On Fri, 2019-04-26 at 16:17 +0200, Christophe Marchand wrote:
[...]
So, I'd like to declare namespaces strings as constants, and use
these constants in XSL.
The only way I've found is to declare a DTD with entities, one
entity per namespace :
Then, use this DTD in my XSL :
<?xml version="1.0" encoding="UTF-8"?>
<!DOCTYPE xsl:stylesheet SYSTEM "../../namespaces.dtd">
<xsl:stylesheet
xmlns:xf="&nsXF;"
xmlns:added="&nsAdded;" ...>
You could instead write,
<!DOCTYPE xsl:stylesheet [
<!ENTITY % nsdecl SYSTEM "../../namespaces.dtd">
%nsdecl;
]>
at the start of your document, but the way you did it seems cleaner.
You could make #FIXED attributes for xsl:stylesheet that insert the
declarations automatically, although that would probably require that
the XSLT processor perform DTD validation, and DTD-validation for XSLT
stylesheets might end up being an ongoing maintenance burden because of
direct element constructors & extension attributes.
Am I the only guy to do this ?
Is it a good practise ?
You are not alone and it’s p perfectly fine thing to do.
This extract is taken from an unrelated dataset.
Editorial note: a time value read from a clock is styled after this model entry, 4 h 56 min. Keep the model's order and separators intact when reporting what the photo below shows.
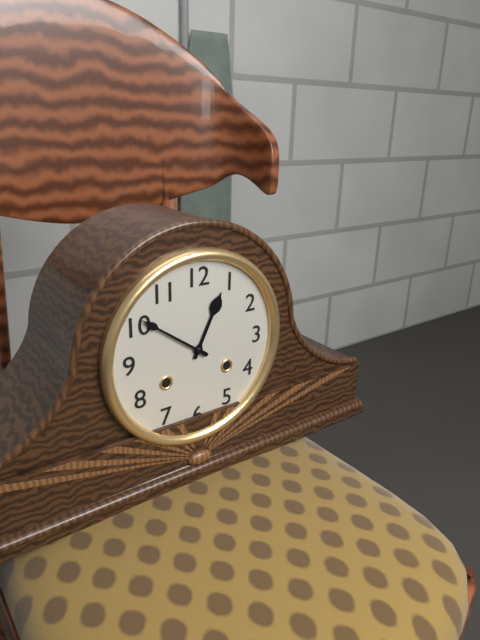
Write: 12 h 51 min
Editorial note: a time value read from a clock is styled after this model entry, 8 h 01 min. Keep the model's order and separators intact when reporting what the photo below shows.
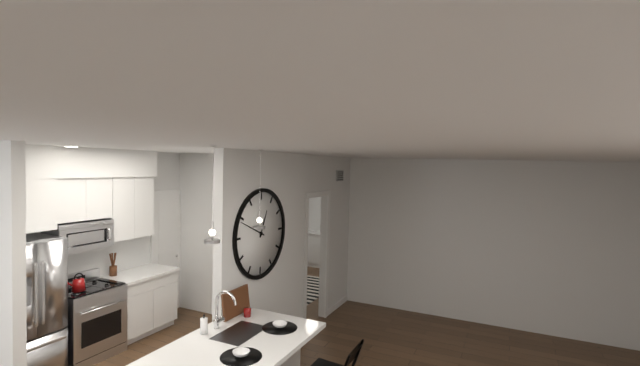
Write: 12 h 49 min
It might be worth asking why you need so many namespaces. Can you
combine some of them? You could hav an XSLT stylesheet that did this
and even call it from XSLT with fn:transform() if needed, in a library
function.
It’s also possible, at least in principle, to remove the namespaces and
make a “flattened” document, possibly even with “standard” prefixes so
you end up with <els-esclave> instead of Els:esclaeve, or whatever, and
split them out again at the end of procesing. What such techniques do
is they move the complexity from one place to another. It’s a trade-
off.
XSLT 2 and 3, XPath 3, XQuery 3, all have features for making using
namespaces a little easier, e.g. EQNames and wildcards, so i’d keep the
namespaces there and i thinkyou’ve made a sensible design choice.